- Awarded for: six distinguished former student-athletes on their 25th anniversary as college graduates
- Country: United States
- Presented by: National Collegiate Athletic Association (NCAA)
- First award: 1973
- Website: http://www.ncaa.org/about/resources/events/awards/silver-anniversary-award

= Silver Anniversary Awards =

The Silver Anniversary Awards are awarded every year by the American National Collegiate Athletic Association (NCAA) to recognize six distinguished former student-athletes on their 25th anniversary as college graduates. The Silver Anniversary Awards were first given in 1973, when five distinguished former student-athletes were honored, including Stewart Udall, Donald Mulder, John Hopper, John Ferraro, and Ray Evans. Since 1986, the number of annual honorees has increased to six.

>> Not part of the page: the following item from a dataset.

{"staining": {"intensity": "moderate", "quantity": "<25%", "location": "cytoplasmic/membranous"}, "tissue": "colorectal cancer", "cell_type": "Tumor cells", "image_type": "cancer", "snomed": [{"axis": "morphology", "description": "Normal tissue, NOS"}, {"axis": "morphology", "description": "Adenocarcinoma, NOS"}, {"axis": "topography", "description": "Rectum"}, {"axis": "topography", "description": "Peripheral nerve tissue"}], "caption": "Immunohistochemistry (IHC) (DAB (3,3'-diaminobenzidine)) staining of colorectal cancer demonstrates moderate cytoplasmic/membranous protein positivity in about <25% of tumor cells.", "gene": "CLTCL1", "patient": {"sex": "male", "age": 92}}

In order to be eligible, the nominee must be a college graduate, must have competed in intercollegiate competition 25 years before the NCAA convention date, must be a varsity letter winner at an NCAA member institution and, must have achieved personal distinction since their graduation. One-third of the selection criteria are based on the nominee’s achievements during their time as a prominent collegiate athlete, while the other two-thirds are determined by the nominee’s career achievements, including professional, charitable and civic contributions.

==Recipients==

The NCAA announced the 2020 winners in December 2019, congratulating Carla Ainsworth, Stewart Cink, Darren Eales, Jenny Thompson, Rebecca Lobo and Adam Vinatieri.

The NCAA announced the 2019 winners in December 2018, congratulating Tim Cullen, Mia Hamm, David Hirsch, Lisa Leslie, Heath Shuler, and Jason Varitek.

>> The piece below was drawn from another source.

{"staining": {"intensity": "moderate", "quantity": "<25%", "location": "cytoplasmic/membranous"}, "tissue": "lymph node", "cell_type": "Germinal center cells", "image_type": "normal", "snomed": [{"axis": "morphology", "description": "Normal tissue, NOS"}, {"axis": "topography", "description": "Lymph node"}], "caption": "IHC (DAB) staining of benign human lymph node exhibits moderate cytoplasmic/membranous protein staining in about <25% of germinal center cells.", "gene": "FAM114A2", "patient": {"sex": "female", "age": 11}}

Previous recipients of the Silver Anniversary Awards include Troy Aikman and Dara Torres (both 2014), Gail Devers and Chad Hennings (both 2013), David Robinson (2012), Joe Girardi and Bo Jackson (both 2011), Doug Flutie and Jackie Joyner-Kersee (both 2010), Steve Young (2009), Mike Singletary (2006), Mark Johnson (2005), John Naber (2002), Steve Largent (2001) Archie Griffin (2001), Bill Walton (1999), Sally Ride (1998), Jack Youngblood (1996), Kareem Abdul-Jabbar (1994), Jim Ryun (1994) and Dick Butkus (1990).